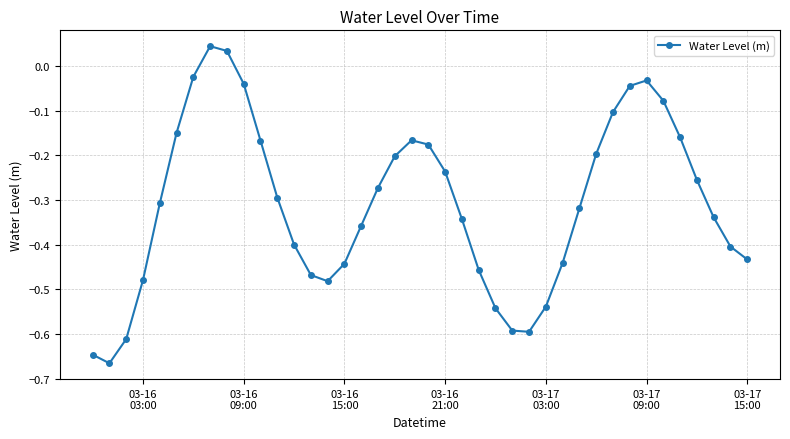

What is the difference between the second highest and minimum values?

0.7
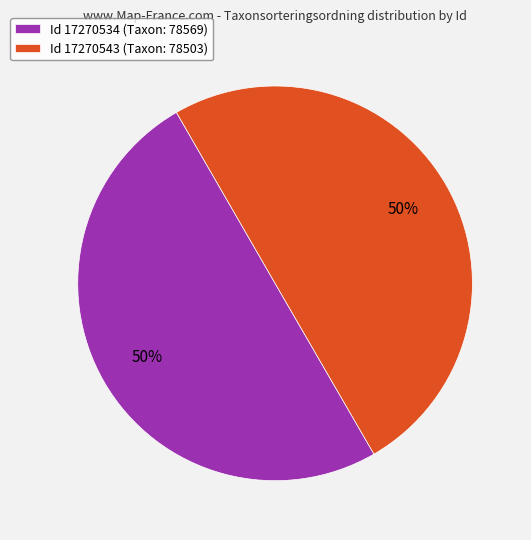

Approximately how many times larger is the value at Id 17270543 (Taxon: 78503) compared to Id 17270534 (Taxon: 78569)?

1.0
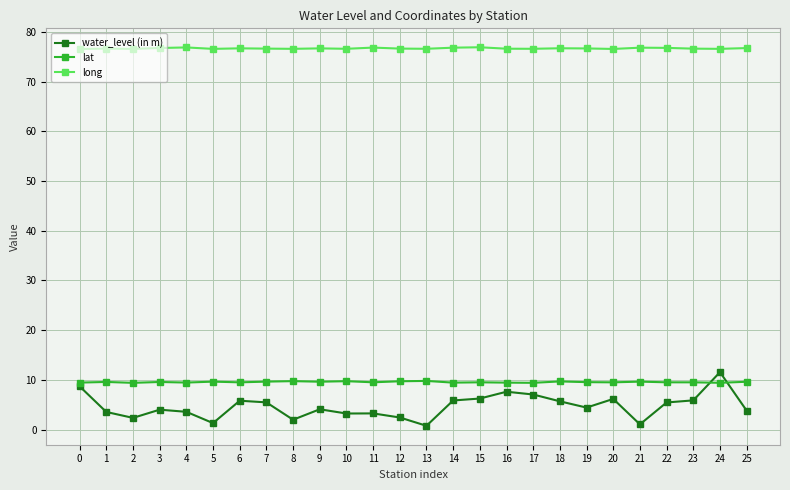

True or false: long and water_level (in m) intersect in this chart.

False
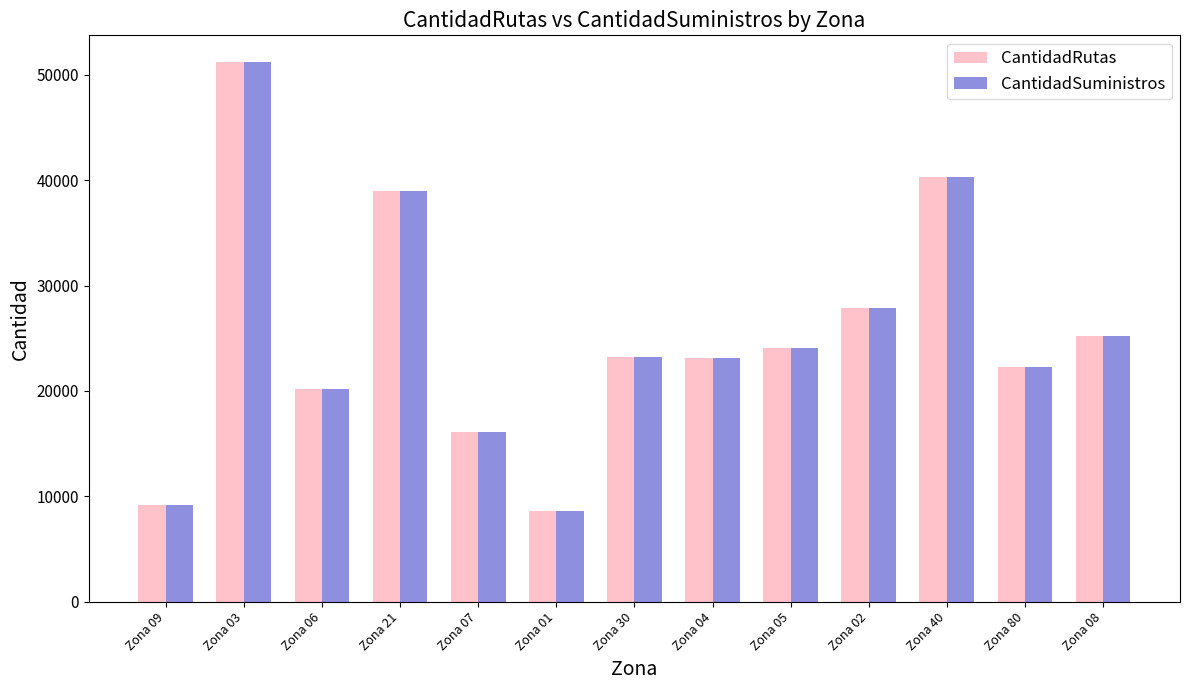

Is it true that CantidadSuministros equals 20145 at Zona 06?

True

■ WHAT TO WORK ON: Please reproduce the material above word for word, leaving out the pictures.

■ YOUR RESPONSE:
What is the difference between the second highest and minimum values?

0.7

Approximately how many times larger is the value at Id 17270543 (Taxon: 78503) compared to Id 17270534 (Taxon: 78569)?

1.0

True or false: long and water_level (in m) intersect in this chart.

False

Is it true that CantidadSuministros equals 20145 at Zona 06?

True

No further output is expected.